A weighted composite of recognition (60%) and accuracy (40%). Recognition receives higher weight because it carries a stronger signal per token. When only one measurement is available, reliability equals that measurement alone. 50 is the geometric boundary — the point where the probability geometry transitions from retrieval to fabrication. Scores above 50 trend toward factual retrieval. Strong models score 55–80.
How stable a model's reliability is within a domain. A model scoring 72 with 90% consistency is safer than one scoring 75 with 50% consistency. The inconsistent model might give a factual response or a fabricated response on any given prompt — you cannot predict which.
Reliability decomposed by question difficulty — Foundational, Undergraduate, Professional, Expert, and Frontier. The shape of the curve matters more than any single number. A model that scores higher on Frontier than Professional is well-calibrated — it gets cautious when it reaches the edge of its knowledge rather than confidently fabricating. A model that declines steeply from Foundational to Frontier fabricates more as difficulty increases.
This scorecard does not measure how smart a model is. It measures how catchable a model is when it makes things up.
A smaller model that hesitates, hedges, or stumbles when it does not know something is easy to catch. The difference between its confident answers and its uncertain ones is large and obvious. A bigger, more polished model that sounds equally smooth whether it is right or wrong is harder to catch — and scores lower here because of it.
Llama 3.1 8B scores higher than Llama 3.3 70B despite being a fraction of the size. The smaller model's uncertainty is visible when it fabricates. The larger model has been trained to sound confident on everything, which makes its mistakes invisible to our measurement without extended precision.
If you are deploying AI where factual reliability matters, you want the model whose mistakes are visible — not the one that fails silently.
Spectral — the measurement is spectral analysis of probability distributions. Every token a model produces carries a geometric signature in its probability spectrum. We read that spectrum the way an NDT inspector reads an ultrasonic waveform: the shape tells you what's inside without cutting it open.

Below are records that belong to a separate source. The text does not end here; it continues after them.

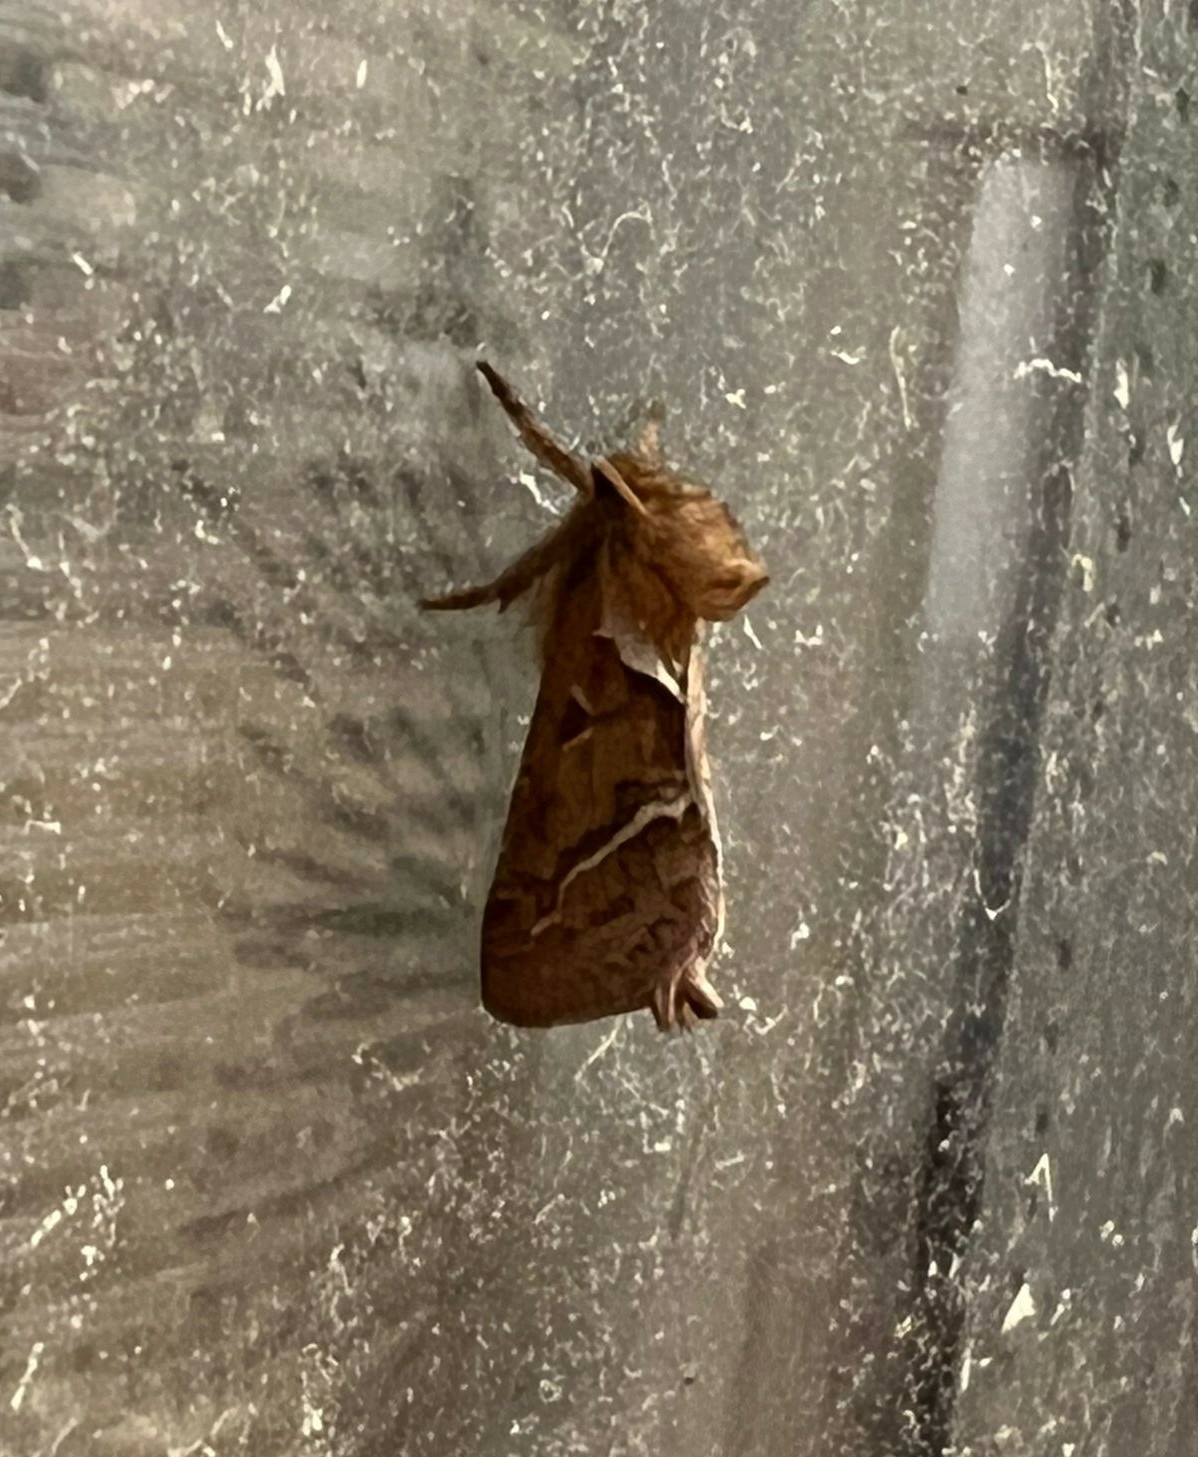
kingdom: Animalia
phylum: Arthropoda
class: Insecta
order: Lepidoptera
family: Hepialidae
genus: Triodia
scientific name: Triodia sylvina
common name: Orange swift
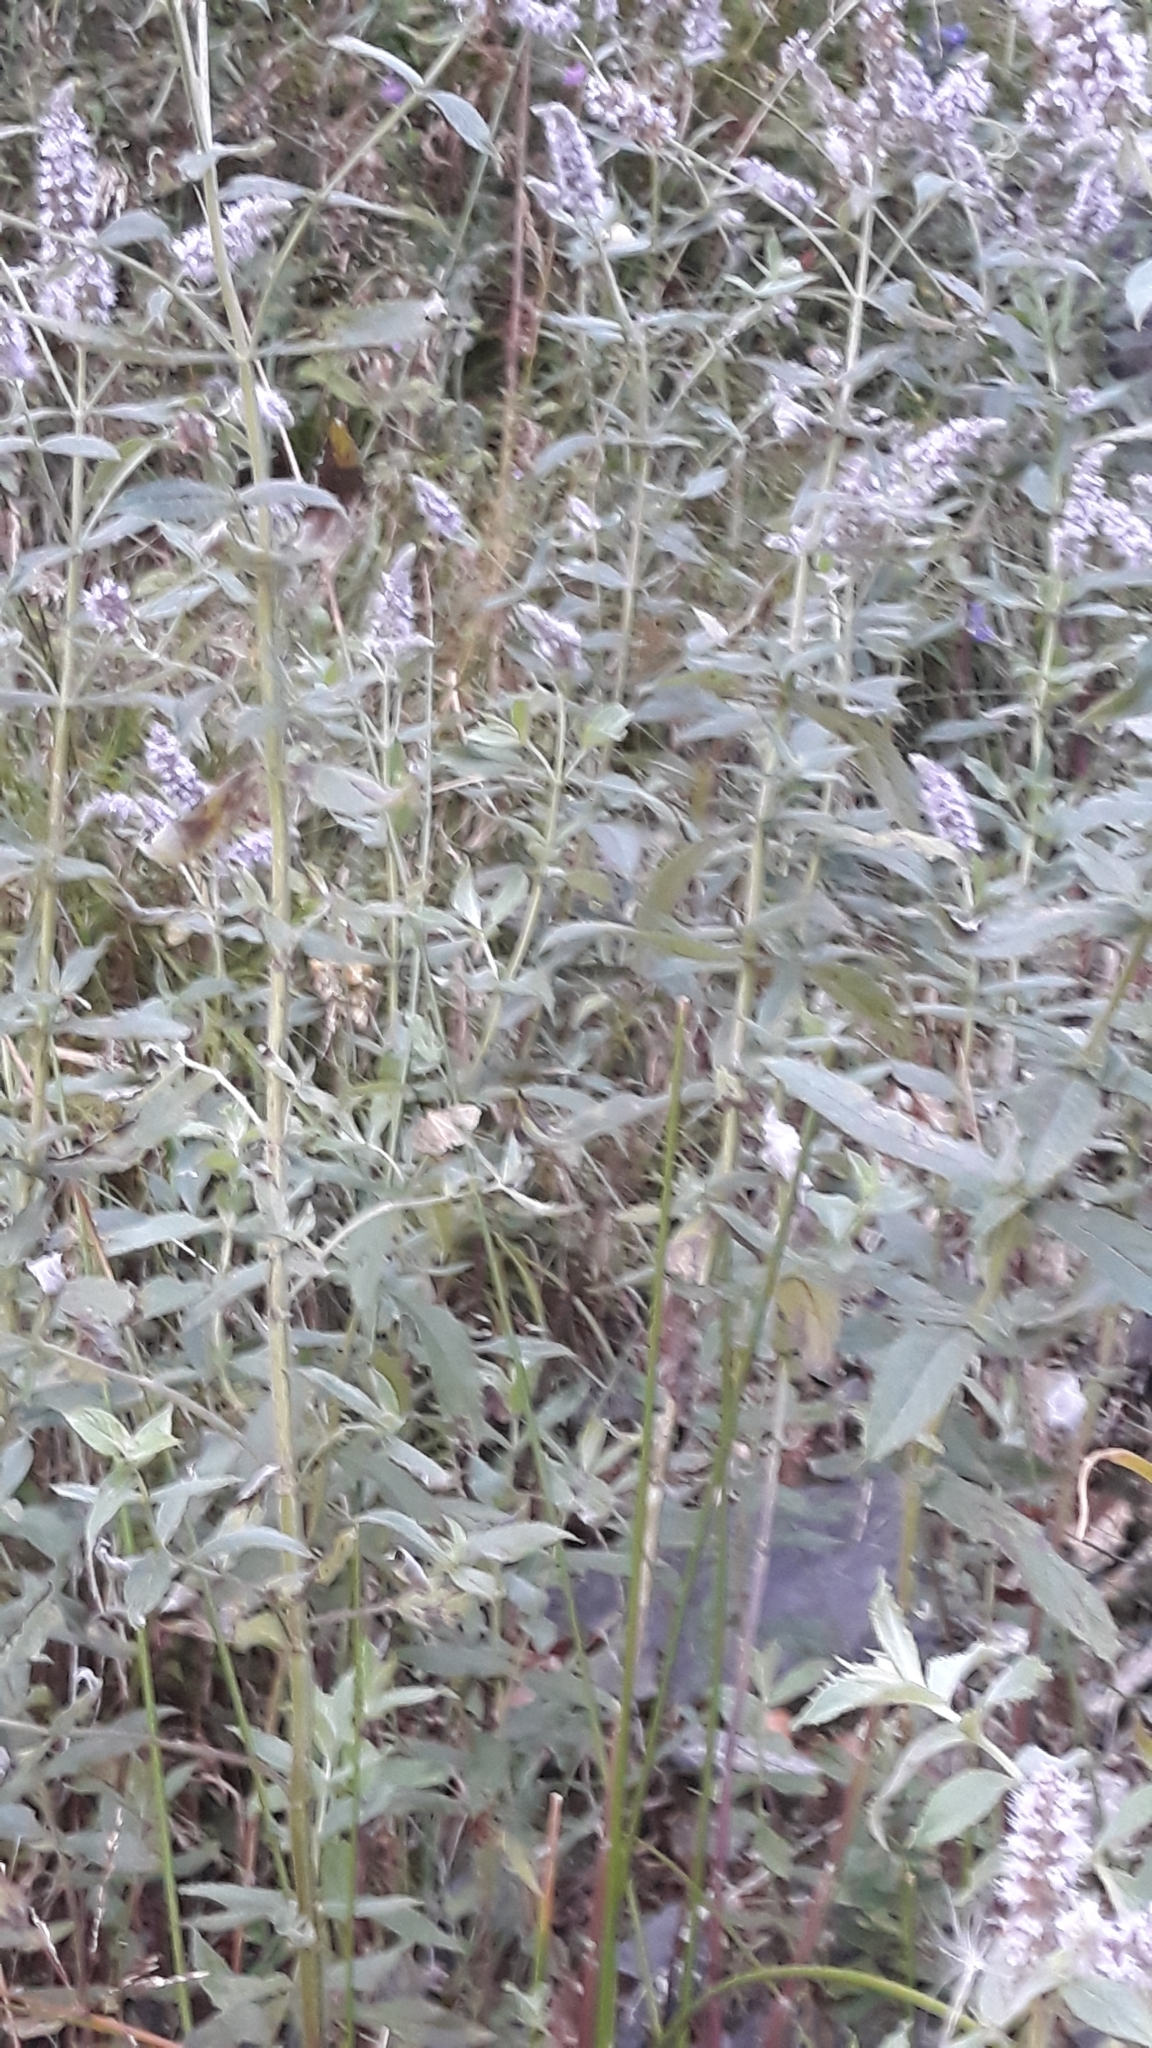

Graph — the output is a graph of what the model actually knows. Not a benchmark score, not a leaderboard position. A map of knowledge and fabrication across domains, tiers, and time.
Spectralgraph sees what's invisible in normal use — the geometry hiding inside every probability distribution, at every token, on every question.
The current index covers 18 open-weight models, all measured on the same inference engine, the same probe library, and the same measurement parameters. This matters — our testing shows that different inference stacks running the same model can produce measurements that differ by 8–41× in absolute value. Rankings hold, but mixing instruments on one scorecard would be misleading. We hold measurement conditions constant across all models.
Closed-weight models like GPT-4o, Claude, and Gemini aren't here yet — not because the methodology doesn't work on APIs (it does), but because we can't run them on the same infrastructure as every other model on the scorecard. When we can standardize those measurements, they'll be added.
The index is updated quarterly. Models can change between updates — providers push modifications, fine-tunes shift behavior, infrastructure changes alter output distributions. Each score reflects the model as it was at the time of measurement.